If we have derived type pointer (*D):
then we expect a derived type object at the address pointed by D and if we get base type object there then we will not be able to access derived class info from the base type object since base type is-not-a derived type.
Actions speak more than words.
Child too can have Parent Class object.
if you understand pointers well, limitations are off to you
In below code have printed both values by child class pointer ( which was having Parent class object).
Also proved that by printing their address.
Any suggestions are welcome!
#include<iostream>
using namespace std;
class Baap{
public:
int a;
void hoo(){ cout<<"hoo\n"; cout<<a;}
};
class Beta:public Baap{
public:
int a;
int b;
void hee(){ cout<<"hee\n"; }
};
int main(){
Baap baap;
baap.a=1;
Beta *beta=(Beta*)&baap;
baap.a=3;
beta->hee();
beta->hoo();
cout<<"\n beta = "<<beta<<"\n&baap = "<<&baap;
return 0;
}
//output
hee
hoo
3
beta = 0x7ffd11dd3834
&baap = 0x7ffd11dd3834
Because a base class pointer can point to an instance of the base class or any derived type. A derived pointer can only point to that derived type or any subclass of it.
struct Base {};
struct Derived : Base {};
struct Derived2 : Base {};
Base* p = new Derived(); //Fine, Derived inherits from Base
Derived* d = new Base(); //Not fine, Base is not an instance of nor derived from Derived.
Derived* d2 = new Derived2(); // Also not fine, Derived2 derives from Base, but is not related to Derived.

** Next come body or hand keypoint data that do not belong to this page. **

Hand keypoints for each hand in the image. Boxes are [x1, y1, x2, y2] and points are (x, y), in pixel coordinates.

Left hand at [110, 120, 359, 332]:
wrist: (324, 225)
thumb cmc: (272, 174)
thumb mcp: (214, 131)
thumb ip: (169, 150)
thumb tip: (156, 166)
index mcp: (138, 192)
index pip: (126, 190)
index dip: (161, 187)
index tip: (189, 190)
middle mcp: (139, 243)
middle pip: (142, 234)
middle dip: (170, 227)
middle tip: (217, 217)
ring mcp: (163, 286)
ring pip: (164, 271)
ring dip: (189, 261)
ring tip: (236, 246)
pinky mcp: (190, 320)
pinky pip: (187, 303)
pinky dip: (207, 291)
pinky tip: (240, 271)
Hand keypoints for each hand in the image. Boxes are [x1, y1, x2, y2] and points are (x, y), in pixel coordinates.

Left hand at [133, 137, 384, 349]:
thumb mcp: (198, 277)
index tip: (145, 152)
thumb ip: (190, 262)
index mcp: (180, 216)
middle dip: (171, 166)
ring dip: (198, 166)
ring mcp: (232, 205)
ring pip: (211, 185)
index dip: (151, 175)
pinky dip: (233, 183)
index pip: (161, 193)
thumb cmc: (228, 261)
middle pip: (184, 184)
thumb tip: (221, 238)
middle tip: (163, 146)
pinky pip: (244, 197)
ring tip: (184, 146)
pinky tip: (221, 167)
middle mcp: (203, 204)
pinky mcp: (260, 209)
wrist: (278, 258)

As far as the why goes: In general the base pointer is more general than the derived pointer. As such it knows less about the inherited type. A derived pointer cannot be assigned a pointer to a base type without casting simply because it cannot tell if the base pointer is of the Derived type or one of its children.
If assign an address from a base class pointer into a derived class pointer, you can potentially assign a base class object to a derived class pointer. You run the risk of accessing derived class members when you don't have a derived class. Whereas derived class methods would work on a base class, they would only do so if the method didn't access derived class member data.
That's a huge risk.
So we force you to cast so that you have to acknowledge the disclaimer that says (you may make a stupid mistake, please be careful).
In general , a pointer of one type cannot point to an object of a different type. However, there is an important exception to this rule that relates only to derived classes.
In this situation a pointer of type BASE* may point to an object of type Derived, i.e a base class pointer can point to a derived class object but vice versa is not true as the base object is not it's sub class object.